Artist Statement

Anike Tourse

Anike Tourse

Frances the Fish Creator

I’ve never particularly identified as an environmentalist. Sure, I enjoy my share of hiking or strolling the beach.  I like to garden, recycle when I can, I’ll even cut back on my water usage when I think of it. But if you ask me to give you words that would describe who I am “conservationist” or “wildlife advocate” wouldn’t top the list and until recently they more than likely would not have even crossed my mind.

Like most writers, I write about what I myself most need to learn. During a time of disconnection and despair, I wrote a short script about a little frightened fish that travels from fresh water to the sea in search of a bigger life. An unexpected investigation about the pervasive fish unfolded as I discovered the many challenges wild salmon face in their journey upstream; from the disturbingly warm waters to ravenous sea lice, insurmountable dams, hungry predators and the list goes on and on. Frances and her friends were born, struggling to make the journey of their lives to spawn the next generation and to feed our ecosystem along the way.

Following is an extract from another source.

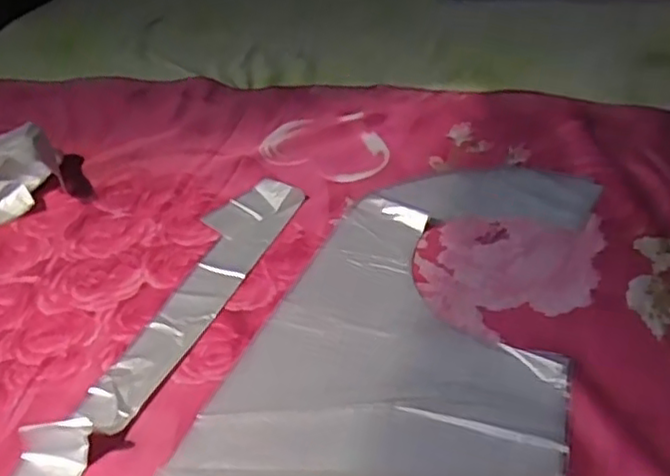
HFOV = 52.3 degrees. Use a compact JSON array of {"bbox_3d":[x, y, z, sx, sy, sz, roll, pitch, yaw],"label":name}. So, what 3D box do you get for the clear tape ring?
[{"bbox_3d":[-0.002,-0.096,0.674,0.125,0.015,0.103,19,44,28],"label":"clear tape ring"}]

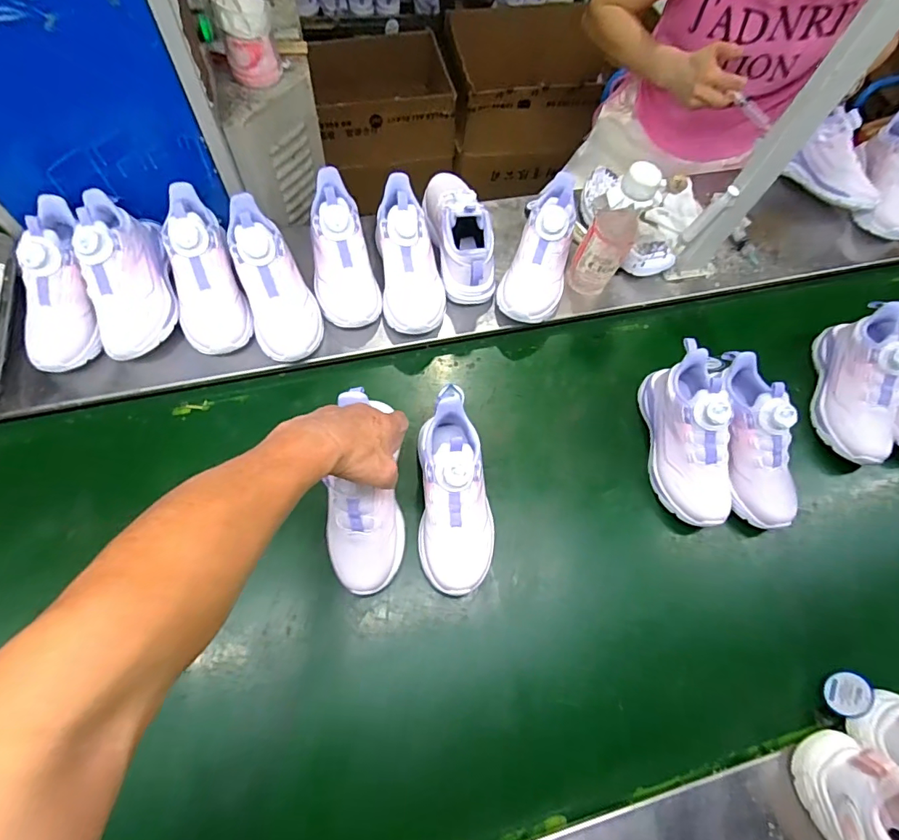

Frances is by all accounts far braver and stronger than I am. She understands that none of us gets anywhere by swimming around in our comfort zone, that courage doesn’t tend to look for the stagnant. She believes in her role in the circle of life, and the importance of sacrifice for the good of the next generation. Frances learns to trust her lateral line (the deep small voice within) to guide her where she needs to go, just as the beloved Dory of the Finding Nemo film franchise reminds us to just keep swimming.

While I confess there are intricacies about the environmental crisis I find challenging to comprehend, there are some things I can certainly grasp. I can empathize with people who have had to watch the fish expected to feed their families and communities die before their eyes due to unspeakably warm waters. I know that driving truckloads of fish from one river to another just so that they can survive can’t be the way it’s supposed to be. How can buying farmed salmon from Chile, many of which spread disease and sea lice when there are American fishermen working hard to catch fish in our local waters make any sense?

When I think about the sacrifice that salmon are making for their next generation, it’s hard not to think about what we can do for ours. Who doesn’t want a child to experience the joy of seeing a baby otter for the first time, swimming in healthy water, or experiencing the wonder of biodiversity? Who wouldn’t want our kids to believe in the broadest most powerful vision they can imagine for themselves? Don’t we hope for them to have confidence in their capacity to take care of the most vulnerable members of our ecosystem and our planet? If we can’t leave this earth a more vibrant place then when we came to it, then what was it all really for anyway?

Frances the Fish is a story about the plight and life cycle of wild salmon but more than that it is an allegory for perseverance and of hope. Just as animated films like Shrek may underscore the power of self acceptance, or Inside Out that of vulnerability, or Zootopia about the pursuit of egalitarian ideals and harm of prejudice, Frances reminds us to have faith. Even if we don’t identify as environmental leaders we can all advocate for the sustainability and health of the home in which we live and the communities to which we belong. We are after all a part of the ecosystem, not above it. And while we’re here, why not take the opportunity  to protect what we have, inspire each other and make the world as we know it, a better place.